Je ne saurais vous plaindre de n’avoir point de beurre en Provence, puisque vous avez de l’huile admirable et d’excellent poisson. Ah ! ma fille, que je comprends bien ce que peuvent faire et penser des gens comme vous, au milieu de vos Provençaux ! Je les trouverai comme vous, et je vous plaindrai toute ma vie de passer avec eux de si belles années de la vôtre. Je suis si peu désireuse de briller dans votre cour de Provence, et j’en juge si bien parcelle de Bretagne, que par la même raison qu’au bout de trois jours, à Vitré, je ne respirais que les Rochers, je vous jure devant Dieu que l’objet de mes désirs, c’est de passer l’été à Grignan avec vous : voilà où je vise, et rien au delà. Mon vin de Saint-Laurent est chez Adhémar, je l’aurai demain matin ; il y a longtemps que je vous en ai remercié in petto ; cela est bien obligeant. M. de Laon aime bien cette manière d’être cardinal. On assure que l’autre jour M. de Montausier, parlant à M. le Dauphin de la dignité des cardinaux, lui dit que cela dépendait du pape, et que s’il voulait faire cardinal un palefrenier, il le pourrait. Là-dessus le cardinal de Bonzi arrive ; M. le Dauphin lui dit : « Monsieur, est-il vrai que « si le pape voulait, il ferait cardinal un palefrenier ? » M. de Bonzi fut surpris ; et, devinant l’affaire, il lui répondit : « Il est vrai, « monsieur, que le pape choisit qui il lui plaît, mais nous n’avons « pas vu jusqu’ici qu’il ait pris des cardinaux dans son écurie. » C’est le cardinal de Bouillon qui m’a conté ce détail. Écrivez un peu à notre cardinal, il vous aime : le faubourg[6] vous aime ; madame Scarron vous aime, elle passe ici le carême, et céans presque tous les soirs. Barillony est encore, et plût à Dieu, ma belle, que vous y fussiez aussi ! Adieu, mon enfant, je ne finis point ; je vous défie de pouvoir comprendre combien je vous aime.

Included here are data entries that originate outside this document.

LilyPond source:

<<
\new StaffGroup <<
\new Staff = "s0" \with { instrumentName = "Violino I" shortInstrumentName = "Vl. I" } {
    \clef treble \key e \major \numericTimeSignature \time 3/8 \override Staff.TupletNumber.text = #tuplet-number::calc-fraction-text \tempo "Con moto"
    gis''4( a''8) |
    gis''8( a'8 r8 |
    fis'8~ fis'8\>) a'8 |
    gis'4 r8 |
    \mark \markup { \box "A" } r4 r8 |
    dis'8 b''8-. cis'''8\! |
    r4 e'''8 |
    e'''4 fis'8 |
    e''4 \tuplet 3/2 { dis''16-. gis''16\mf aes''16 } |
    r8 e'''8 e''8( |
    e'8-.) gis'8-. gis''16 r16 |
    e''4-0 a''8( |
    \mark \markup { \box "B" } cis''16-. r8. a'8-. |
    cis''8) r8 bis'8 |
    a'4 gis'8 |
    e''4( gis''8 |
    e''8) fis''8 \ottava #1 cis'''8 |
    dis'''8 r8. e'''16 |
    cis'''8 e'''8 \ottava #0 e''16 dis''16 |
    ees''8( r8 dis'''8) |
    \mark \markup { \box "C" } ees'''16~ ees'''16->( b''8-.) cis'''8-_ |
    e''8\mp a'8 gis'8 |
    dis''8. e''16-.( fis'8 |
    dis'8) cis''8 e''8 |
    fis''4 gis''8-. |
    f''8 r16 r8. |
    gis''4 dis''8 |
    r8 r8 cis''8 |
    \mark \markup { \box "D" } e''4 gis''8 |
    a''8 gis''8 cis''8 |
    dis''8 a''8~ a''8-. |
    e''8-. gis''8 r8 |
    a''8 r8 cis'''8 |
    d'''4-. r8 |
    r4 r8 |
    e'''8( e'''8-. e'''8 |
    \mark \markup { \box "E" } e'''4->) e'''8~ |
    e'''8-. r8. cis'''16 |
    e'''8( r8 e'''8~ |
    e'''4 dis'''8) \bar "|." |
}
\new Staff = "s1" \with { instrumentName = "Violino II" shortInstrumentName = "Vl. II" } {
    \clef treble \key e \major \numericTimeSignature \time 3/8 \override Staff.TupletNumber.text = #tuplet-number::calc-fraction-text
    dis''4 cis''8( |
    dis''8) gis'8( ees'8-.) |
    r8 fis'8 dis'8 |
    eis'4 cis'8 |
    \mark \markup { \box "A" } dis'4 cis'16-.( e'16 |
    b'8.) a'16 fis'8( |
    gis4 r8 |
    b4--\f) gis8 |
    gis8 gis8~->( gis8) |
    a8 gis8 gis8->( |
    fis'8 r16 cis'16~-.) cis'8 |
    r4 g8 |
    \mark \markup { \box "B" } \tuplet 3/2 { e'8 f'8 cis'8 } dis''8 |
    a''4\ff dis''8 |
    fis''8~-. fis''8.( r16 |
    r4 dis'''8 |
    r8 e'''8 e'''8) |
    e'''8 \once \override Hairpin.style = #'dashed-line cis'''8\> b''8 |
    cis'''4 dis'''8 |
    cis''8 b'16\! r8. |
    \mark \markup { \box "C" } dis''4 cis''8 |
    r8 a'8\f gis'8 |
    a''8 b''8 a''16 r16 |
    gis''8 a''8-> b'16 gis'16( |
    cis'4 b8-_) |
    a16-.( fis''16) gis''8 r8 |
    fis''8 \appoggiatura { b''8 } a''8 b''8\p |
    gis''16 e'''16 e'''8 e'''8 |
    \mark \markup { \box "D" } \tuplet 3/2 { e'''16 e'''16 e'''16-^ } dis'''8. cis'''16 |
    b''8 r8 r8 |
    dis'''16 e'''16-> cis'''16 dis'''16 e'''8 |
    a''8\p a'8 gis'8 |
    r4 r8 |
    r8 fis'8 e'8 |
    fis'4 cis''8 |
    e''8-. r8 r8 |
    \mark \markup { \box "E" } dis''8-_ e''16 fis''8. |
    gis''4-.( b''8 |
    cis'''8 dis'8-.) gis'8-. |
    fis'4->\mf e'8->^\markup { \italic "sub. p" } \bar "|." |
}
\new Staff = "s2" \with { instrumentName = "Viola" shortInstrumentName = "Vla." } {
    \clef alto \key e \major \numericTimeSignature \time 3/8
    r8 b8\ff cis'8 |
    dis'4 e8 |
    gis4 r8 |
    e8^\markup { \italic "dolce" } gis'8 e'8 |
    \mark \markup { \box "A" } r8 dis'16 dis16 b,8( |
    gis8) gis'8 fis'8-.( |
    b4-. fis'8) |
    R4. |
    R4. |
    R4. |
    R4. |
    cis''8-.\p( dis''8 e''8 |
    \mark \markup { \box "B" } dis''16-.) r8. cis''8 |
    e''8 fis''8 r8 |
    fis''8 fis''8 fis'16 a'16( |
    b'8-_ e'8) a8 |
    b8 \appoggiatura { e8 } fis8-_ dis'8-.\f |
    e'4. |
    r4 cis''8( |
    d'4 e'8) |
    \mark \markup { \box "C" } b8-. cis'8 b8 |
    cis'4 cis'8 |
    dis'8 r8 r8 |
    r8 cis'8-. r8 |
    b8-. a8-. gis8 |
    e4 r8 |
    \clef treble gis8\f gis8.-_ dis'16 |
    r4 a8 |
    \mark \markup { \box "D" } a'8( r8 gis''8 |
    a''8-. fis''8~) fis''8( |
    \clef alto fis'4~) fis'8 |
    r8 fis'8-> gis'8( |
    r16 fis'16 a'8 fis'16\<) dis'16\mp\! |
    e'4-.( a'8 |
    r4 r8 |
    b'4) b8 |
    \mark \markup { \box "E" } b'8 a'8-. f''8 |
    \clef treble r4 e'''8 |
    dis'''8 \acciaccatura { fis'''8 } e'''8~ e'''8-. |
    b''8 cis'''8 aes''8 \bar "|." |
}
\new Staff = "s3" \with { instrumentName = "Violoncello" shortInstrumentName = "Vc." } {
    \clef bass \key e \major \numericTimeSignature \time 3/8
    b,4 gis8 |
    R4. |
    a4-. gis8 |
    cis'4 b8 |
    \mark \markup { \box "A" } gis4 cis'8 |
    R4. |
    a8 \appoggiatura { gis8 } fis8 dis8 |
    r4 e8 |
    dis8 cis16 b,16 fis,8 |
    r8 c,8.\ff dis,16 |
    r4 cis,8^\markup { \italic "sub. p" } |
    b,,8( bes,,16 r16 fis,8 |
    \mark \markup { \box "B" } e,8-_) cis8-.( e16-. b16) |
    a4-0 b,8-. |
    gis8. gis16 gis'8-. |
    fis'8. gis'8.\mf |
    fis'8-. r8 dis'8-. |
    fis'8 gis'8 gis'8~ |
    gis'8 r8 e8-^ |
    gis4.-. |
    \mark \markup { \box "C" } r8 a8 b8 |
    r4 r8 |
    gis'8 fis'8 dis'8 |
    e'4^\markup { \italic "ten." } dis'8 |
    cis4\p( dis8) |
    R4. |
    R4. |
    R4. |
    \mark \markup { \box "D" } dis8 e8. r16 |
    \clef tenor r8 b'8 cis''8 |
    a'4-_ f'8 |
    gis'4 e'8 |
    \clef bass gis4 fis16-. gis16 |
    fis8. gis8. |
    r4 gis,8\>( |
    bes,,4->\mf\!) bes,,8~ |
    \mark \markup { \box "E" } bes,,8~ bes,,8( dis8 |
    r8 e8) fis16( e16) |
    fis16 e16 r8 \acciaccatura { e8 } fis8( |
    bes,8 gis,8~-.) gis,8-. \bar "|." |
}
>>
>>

  1. Henriette de Coulanges, marquise de la Trousse.
  2. Fameux libraire de ce temps-là, dont parle Boileau.
  3. Romans de madame de la Fayette.
  4. On employait autrefois le mot de comédie dans un sens générique.
  5. Jean Tambonneau, président de la chambre des comptes, épousa Marie Boyer, sœur de la duchesse de Noailles.
  6. C’est-à-dire M. de la Rochefoucauld et madame de la Fayette, qui demeuraient l’un et l’autre au faubourg Saiut-Germain.